Quad nations pledge to joint secure software principles

The Quad partners, comprising the United States, Japan, India, and Australia, announced a joint pledge to secure software principles to promote a culture where software security is prioritised and default practice, following the official press release by the Australian government.

The Quad countries aim to improve software security collectively by establishing minimum cybersecurity guidelines for governments in software development, procurement, and usage. Each Quad country plans to create policy frameworks aligned with international obligations and domestic laws to implement these guidelines. The Quad will engage with the software industry to promote secure practices and reduce vulnerabilities throughout the software lifecycle.

Additionally, the Quad partners will encourage self-attestation or third-party certification of secure software development practices by software producers and participation in national vulnerability disclosure programs. These efforts are aimed at enhancing software security and safeguarding the software supply chain.

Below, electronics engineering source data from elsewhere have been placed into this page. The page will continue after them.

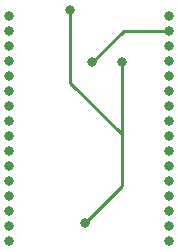
<source format=gbr>
G04 #@! TF.GenerationSoftware,KiCad,Pcbnew,(6.0.1-0)*
G04 #@! TF.CreationDate,2022-03-14T10:45:46-04:00*
G04 #@! TF.ProjectId,MBC1-PLCC32,4d424331-2d50-44c4-9343-33322e6b6963,rev?*
G04 #@! TF.SameCoordinates,Original*
G04 #@! TF.FileFunction,Copper,L2,Bot*
G04 #@! TF.FilePolarity,Positive*
%FSLAX46Y46*%
G04 Gerber Fmt 4.6, Leading zero omitted, Abs format (unit mm)*
G04 Created by KiCad (PCBNEW (6.0.1-0)) date 2022-03-14 10:45:46*
%MOMM*%
%LPD*%
G01*
G04 APERTURE LIST*
G04 #@! TA.AperFunction,ViaPad*
%ADD10C,0.800000*%
G04 #@! TD*
G04 #@! TA.AperFunction,Conductor*
%ADD11C,0.250000*%
G04 #@! TD*
G04 APERTURE END LIST*
D10*
G04 #@! TO.N,VCC*
X119400000Y-49300000D03*
G04 #@! TO.N,A18*
X119400000Y-50570000D03*
X112900000Y-53200000D03*
G04 #@! TO.N,A17*
X119400000Y-51840000D03*
G04 #@! TO.N,A14*
X119400000Y-53110000D03*
G04 #@! TO.N,A13*
X119400000Y-54380000D03*
G04 #@! TO.N,A8*
X119400000Y-55650000D03*
G04 #@! TO.N,A9*
X119400000Y-56920000D03*
G04 #@! TO.N,A11*
X119400000Y-58190000D03*
G04 #@! TO.N,/OE*
X119400000Y-59460000D03*
G04 #@! TO.N,A10*
X119400000Y-60730000D03*
G04 #@! TO.N,CE*
X119400000Y-62000000D03*
G04 #@! TO.N,D7*
X119400000Y-63270000D03*
G04 #@! TO.N,D6*
X119400000Y-64540000D03*
G04 #@! TO.N,D5*
X119400000Y-65810000D03*
G04 #@! TO.N,D4*
X119400000Y-67080000D03*
G04 #@! TO.N,D3*
X119400000Y-68350000D03*
G04 #@! TO.N,GND*
X105850000Y-68350000D03*
G04 #@! TO.N,D2*
X105850000Y-67080000D03*
G04 #@! TO.N,D1*
X105850000Y-65810000D03*
G04 #@! TO.N,D0*
X105850000Y-64540000D03*
G04 #@! TO.N,A0*
X105850000Y-63270000D03*
G04 #@! TO.N,A1*
X105850000Y-62000000D03*
G04 #@! TO.N,A2*
X105850000Y-60730000D03*
G04 #@! TO.N,A3*
X105850000Y-59460000D03*
G04 #@! TO.N,A4*
X105850000Y-58190000D03*
G04 #@! TO.N,A5*
X105850000Y-56920000D03*
G04 #@! TO.N,A6*
X105850000Y-55650000D03*
G04 #@! TO.N,A7*
X105850000Y-54380000D03*
G04 #@! TO.N,A12*
X105850000Y-53110000D03*
G04 #@! TO.N,A15*
X105850000Y-51840000D03*
G04 #@! TO.N,A16*
X105850000Y-50570000D03*
G04 #@! TO.N,/OE1*
X105850000Y-49300000D03*
G04 #@! TO.N,/WE*
X115400000Y-53150000D03*
X112250000Y-66800000D03*
X111050000Y-48810000D03*
G04 #@! TD*
D11*
G04 #@! TO.N,A18*
X115550000Y-50550000D02*
X119274980Y-50550000D01*
X112900000Y-53200000D02*
X115550000Y-50550000D01*
X119274980Y-50550000D02*
X119274980Y-50570000D01*
G04 #@! TO.N,/WE*
X111050000Y-48810000D02*
X111050000Y-54910000D01*
X115400000Y-53150000D02*
X115400000Y-59350000D01*
X111050000Y-54910000D02*
X115400000Y-59260000D01*
X115400000Y-59350000D02*
X115400000Y-63650000D01*
X115400000Y-63650000D02*
X112250000Y-66800000D01*
G04 #@! TD*
M02*

</source>
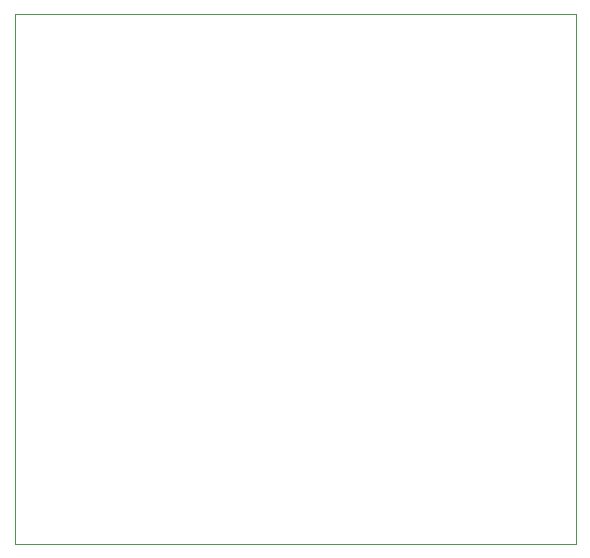
<source format=gbr>
G04 #@! TF.FileFunction,Profile,NP*
%FSLAX46Y46*%
G04 Gerber Fmt 4.6, Leading zero omitted, Abs format (unit mm)*
G04 Created by KiCad (PCBNEW 4.0.7) date 08/25/20 08:50:58*
%MOMM*%
%LPD*%
G01*
G04 APERTURE LIST*
%ADD10C,0.150000*%
%ADD11C,0.100000*%
G04 APERTURE END LIST*
D10*
D11*
X234099100Y-156502100D02*
X186588400Y-156502100D01*
X234099100Y-111620300D02*
X234099100Y-156502100D01*
X186588400Y-111620300D02*
X234099100Y-111620300D01*
X186588400Y-156502100D02*
X186588400Y-111620300D01*
M02*

</source>
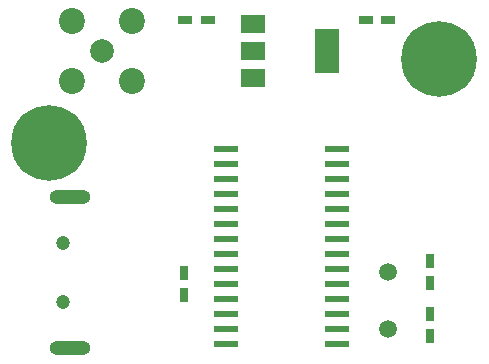
<source format=gbs>
G04 #@! TF.GenerationSoftware,KiCad,Pcbnew,(5.0.0)*
G04 #@! TF.CreationDate,2019-03-08T13:39:37-05:00*
G04 #@! TF.ProjectId,Dongle,446F6E676C652E6B696361645F706362,rev?*
G04 #@! TF.SameCoordinates,Original*
G04 #@! TF.FileFunction,Soldermask,Bot*
G04 #@! TF.FilePolarity,Negative*
%FSLAX46Y46*%
G04 Gerber Fmt 4.6, Leading zero omitted, Abs format (unit mm)*
G04 Created by KiCad (PCBNEW (5.0.0)) date 03/08/19 13:39:37*
%MOMM*%
%LPD*%
G01*
G04 APERTURE LIST*
%ADD10C,6.400000*%
%ADD11C,1.200000*%
%ADD12O,3.500000X1.200000*%
%ADD13R,1.200000X0.750000*%
%ADD14R,0.750000X1.200000*%
%ADD15R,2.000000X0.600000*%
%ADD16R,2.000000X1.500000*%
%ADD17R,2.000000X3.800000*%
%ADD18C,1.500000*%
%ADD19C,2.000000*%
%ADD20C,2.200000*%
G04 APERTURE END LIST*
D10*
G04 #@! TO.C,REF\002A\002A*
X57150000Y-6350000D03*
G04 #@! TD*
D11*
G04 #@! TO.C,J1*
X25256000Y-21955000D03*
X25256000Y-26955000D03*
D12*
X25856000Y-18055000D03*
X25856000Y-30855000D03*
G04 #@! TD*
D13*
G04 #@! TO.C,C5*
X37526000Y-3048000D03*
X35626000Y-3048000D03*
G04 #@! TD*
G04 #@! TO.C,C6*
X52832000Y-3048000D03*
X50932000Y-3048000D03*
G04 #@! TD*
D14*
G04 #@! TO.C,C7*
X56388000Y-25334000D03*
X56388000Y-23434000D03*
G04 #@! TD*
G04 #@! TO.C,C9*
X56388000Y-29840000D03*
X56388000Y-27940000D03*
G04 #@! TD*
G04 #@! TO.C,C10*
X35560000Y-26350000D03*
X35560000Y-24450000D03*
G04 #@! TD*
D15*
G04 #@! TO.C,U1*
X39115000Y-13970000D03*
X39115000Y-15240000D03*
X39115000Y-16510000D03*
X39115000Y-17780000D03*
X39115000Y-19050000D03*
X39115000Y-20320000D03*
X39115000Y-21590000D03*
X39115000Y-22860000D03*
X39115000Y-24130000D03*
X39115000Y-25400000D03*
X39115000Y-26670000D03*
X39115000Y-27940000D03*
X39115000Y-29210000D03*
X39115000Y-30480000D03*
X48515000Y-30480000D03*
X48515000Y-29210000D03*
X48515000Y-27940000D03*
X48515000Y-26670000D03*
X48515000Y-25400000D03*
X48515000Y-24130000D03*
X48515000Y-22860000D03*
X48515000Y-21590000D03*
X48515000Y-20320000D03*
X48515000Y-19050000D03*
X48515000Y-17780000D03*
X48515000Y-16510000D03*
X48515000Y-15240000D03*
X48515000Y-13970000D03*
G04 #@! TD*
D16*
G04 #@! TO.C,U3*
X41325000Y-8015000D03*
X41325000Y-3415000D03*
X41325000Y-5715000D03*
D17*
X47625000Y-5715000D03*
G04 #@! TD*
D18*
G04 #@! TO.C,Y1*
X52832000Y-29264000D03*
X52832000Y-24384000D03*
G04 #@! TD*
D19*
G04 #@! TO.C,J2*
X28575000Y-5715000D03*
D20*
X26025000Y-3165000D03*
X31125000Y-3165000D03*
X26025000Y-8265000D03*
X31125000Y-8265000D03*
G04 #@! TD*
D10*
G04 #@! TO.C,REF\002A\002A*
X24130000Y-13462000D03*
G04 #@! TD*
M02*

</source>
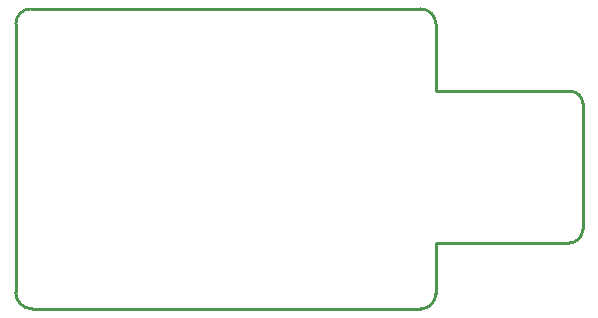
<source format=gm1>
G04 Layer_Color=16711935*
%FSLAX25Y25*%
%MOIN*%
G70*
G01*
G75*
%ADD28C,0.01000*%
D28*
X135000Y7500D02*
G03*
X140000Y12500I0J5000D01*
G01*
Y102500D02*
G03*
X135000Y107500I-5000J0D01*
G01*
X0Y13000D02*
G03*
X5500Y7500I5500J0D01*
G01*
X5000Y107500D02*
G03*
X0Y102500I0J-5000D01*
G01*
X188976Y76000D02*
G03*
X185000Y80000I-3988J12D01*
G01*
X184500Y29500D02*
G03*
X188976Y33976I0J4476D01*
G01*
X140000Y80000D02*
Y84500D01*
Y102500D01*
X5000Y107500D02*
X135000D01*
X140000Y12500D02*
Y29500D01*
X5500Y7500D02*
X135000D01*
X0Y13000D02*
Y102500D01*
X140000Y80000D02*
X185000D01*
X140000Y29500D02*
X184500D01*
X188976Y33976D02*
Y76000D01*
M02*

</source>
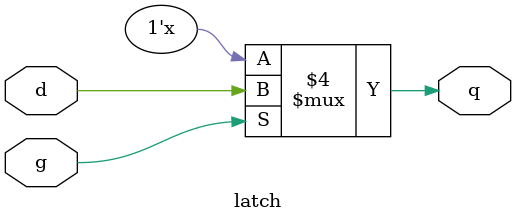
<source format=v>


`timescale 1ns/10ps

module latch (
    q,
    d,
    g
);


output q;
reg q;
input d;
input g;




always @(g, d) begin: LATCH_LOGIC
    if ((g == 1)) begin
        q = d;
    end
end

endmodule

</source>
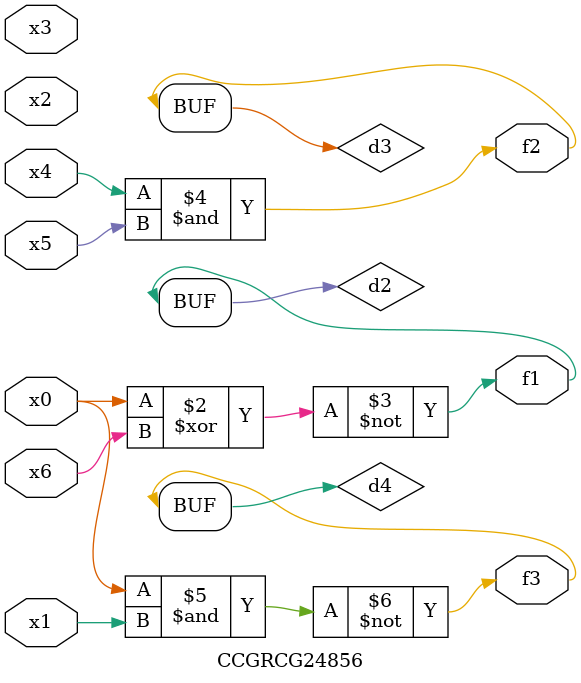
<source format=v>
module CCGRCG24856(
	input x0, x1, x2, x3, x4, x5, x6,
	output f1, f2, f3
);

	wire d1, d2, d3, d4;

	nor (d1, x0);
	xnor (d2, x0, x6);
	and (d3, x4, x5);
	nand (d4, x0, x1);
	assign f1 = d2;
	assign f2 = d3;
	assign f3 = d4;
endmodule

</source>
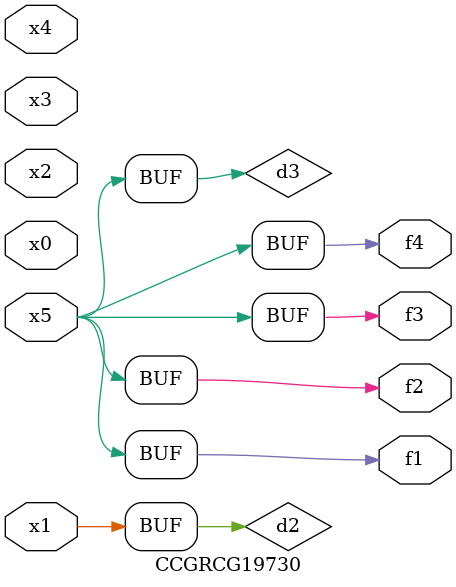
<source format=v>
module CCGRCG19730(
	input x0, x1, x2, x3, x4, x5,
	output f1, f2, f3, f4
);

	wire d1, d2, d3;

	not (d1, x5);
	or (d2, x1);
	xnor (d3, d1);
	assign f1 = d3;
	assign f2 = d3;
	assign f3 = d3;
	assign f4 = d3;
endmodule

</source>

This announcement comes after the USA called for stronger software security in its recent National Cybersecurity Strategy, which also includes a pillar for shifting liability for secure software products and services away from users to manufacturers. Earlier this year, the US Cybersecurity and Infrastructure Security Agency (CISA) also announced its plans to release the secure-by-design principles to encourage the adoption of safe coding practices, as a part of the Biden administration’s national cybersecurity strategy.